EXERCISE GOAL: Write the records below out in full, character for character, with no pictures.

[Opening PROVIDED DATA section]

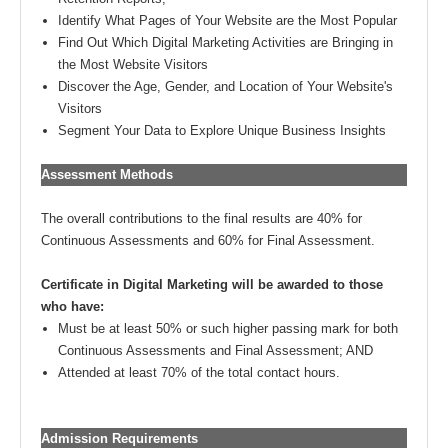
Identify What Pages of Your Website are the Most Popular
Find Out Which Digital Marketing Activities are Bringing in
the Most Website Visitors
Discover the Age, Gender, and Location of Your Website's
Visitors
Segment Your Data to Explore Unique Business Insights
Assessment Methods
The overall contributions to the final results are 40% for
Continuous Assessments and 60% for Final Assessment.
Certificate in Digital Marketing will be awarded to those
who have:
Must be at least 50% or such higher passing mark for both
Continuous Assessments and Final Assessment; AND
Attended at least 70% of the total contact hours.
Admission Requirements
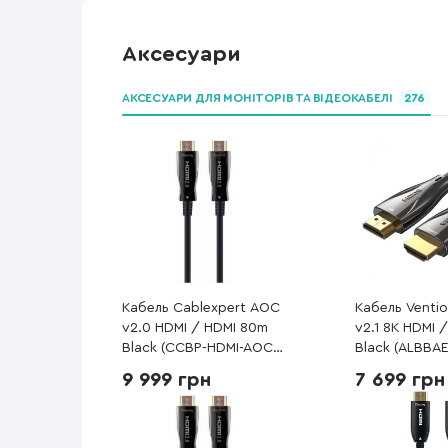
Аксесуари
АКСЕСУАРИ ДЛЯ МОНІТОРІВ ТА ВІДЕОКАБЕЛІ
276
Кабель Cablexpert AOC
Кабель Ventio
v2.0 HDMI / HDMI 80m
v2.1 8K HDMI 
Black (CCBP-HDMI-AOC-
Black (ALBBAE
80M-02)
9 999 грн
7 699 грн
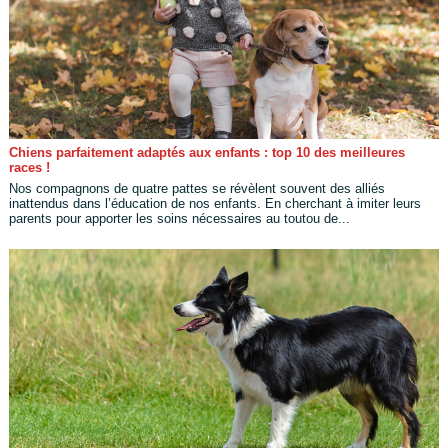
Chiens parfaitement adaptés aux enfants : top 10 des meilleures
races !
Nos compagnons de quatre pattes se révèlent souvent des alliés
inattendus dans l’éducation de nos enfants. En cherchant à imiter leurs
parents pour apporter les soins nécessaires au toutou de...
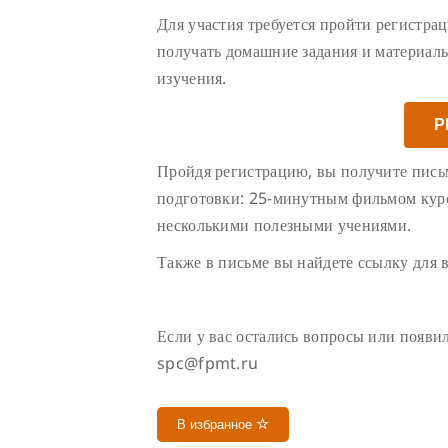
Для участия требуется пройти регистрац
получать домашние задания и материалы
изучения.
Р
Пройдя регистрацию, вы получите пись
подготовки: 25-минутным фильмом кур
несколькими полезными учениями.
Также в письме вы найдете ссылку для в
Если у вас остались вопросы или появи
spc@fpmt.ru
В избранное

[Closing PROVIDED DATA section]

TASK RESPONSE:
Identify What Pages of Your Website are the Most Popular
Find Out Which Digital Marketing Activities are Bringing in
the Most Website Visitors
Discover the Age, Gender, and Location of Your Website's
Visitors
Segment Your Data to Explore Unique Business Insights
Assessment Methods
The overall contributions to the final results are 40% for
Continuous Assessments and 60% for Final Assessment.
Certificate in Digital Marketing will be awarded to those
who have:
Must be at least 50% or such higher passing mark for both
Continuous Assessments and Final Assessment; AND
Attended at least 70% of the total contact hours.
Admission Requirements
Аксесуари
АКСЕСУАРИ ДЛЯ МОНІТОРІВ ТА ВІДЕОКАБЕЛІ
276
Кабель Cablexpert AOC
Кабель Ventio
v2.0 HDMI / HDMI 80m
v2.1 8K HDMI 
Black (CCBP-HDMI-AOC-
Black (ALBBAE
80M-02)
9 999 грн
7 699 грн
Chiens parfaitement adaptés aux enfants : top 10 des meilleures
races !
Nos compagnons de quatre pattes se révèlent souvent des alliés
inattendus dans l’éducation de nos enfants. En cherchant à imiter leurs
parents pour apporter les soins nécessaires au toutou de...
Для участия требуется пройти регистрац
получать домашние задания и материалы
изучения.
Р
Пройдя регистрацию, вы получите пись
подготовки: 25-минутным фильмом кур
несколькими полезными учениями.
Также в письме вы найдете ссылку для в
Если у вас остались вопросы или появи
spc@fpmt.ru
В избранное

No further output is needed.